### Task to carry out
The copy you give must match the records exactly, except that it holds no images.

### Excerpted records
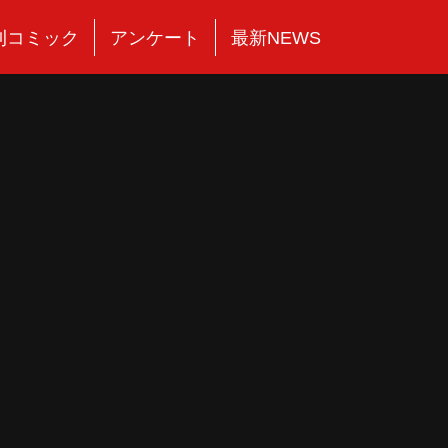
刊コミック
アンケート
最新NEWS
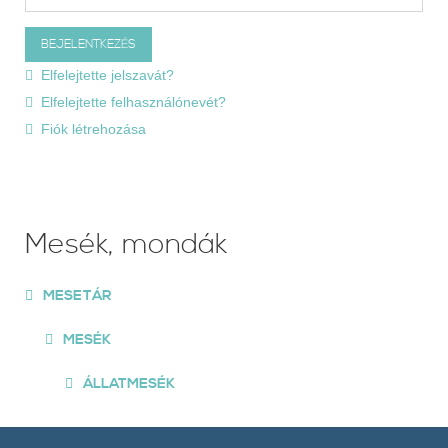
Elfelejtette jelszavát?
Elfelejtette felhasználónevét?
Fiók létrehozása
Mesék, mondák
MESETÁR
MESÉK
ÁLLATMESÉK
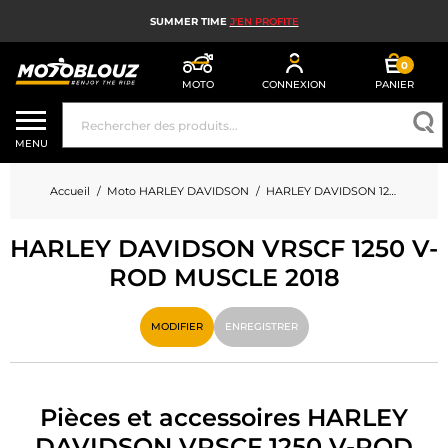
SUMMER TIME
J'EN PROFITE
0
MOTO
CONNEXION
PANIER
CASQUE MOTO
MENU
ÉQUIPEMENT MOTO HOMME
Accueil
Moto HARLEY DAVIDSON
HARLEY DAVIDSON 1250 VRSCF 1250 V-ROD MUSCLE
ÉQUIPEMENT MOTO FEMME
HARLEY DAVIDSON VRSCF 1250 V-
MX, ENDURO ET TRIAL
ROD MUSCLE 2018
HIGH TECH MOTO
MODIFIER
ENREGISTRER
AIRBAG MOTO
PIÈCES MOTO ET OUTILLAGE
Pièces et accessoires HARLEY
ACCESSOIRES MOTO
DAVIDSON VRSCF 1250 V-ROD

### Solution
刊コミック
アンケート
最新NEWS
Elfelejtette jelszavát?
Elfelejtette felhasználónevét?
Fiók létrehozása
Mesék, mondák
MESETÁR
MESÉK
ÁLLATMESÉK
SUMMER TIME
J'EN PROFITE
0
MOTO
CONNEXION
PANIER
CASQUE MOTO
MENU
ÉQUIPEMENT MOTO HOMME
Accueil
Moto HARLEY DAVIDSON
HARLEY DAVIDSON 1250 VRSCF 1250 V-ROD MUSCLE
ÉQUIPEMENT MOTO FEMME
HARLEY DAVIDSON VRSCF 1250 V-
MX, ENDURO ET TRIAL
ROD MUSCLE 2018
HIGH TECH MOTO
MODIFIER
ENREGISTRER
AIRBAG MOTO
PIÈCES MOTO ET OUTILLAGE
Pièces et accessoires HARLEY
ACCESSOIRES MOTO
DAVIDSON VRSCF 1250 V-ROD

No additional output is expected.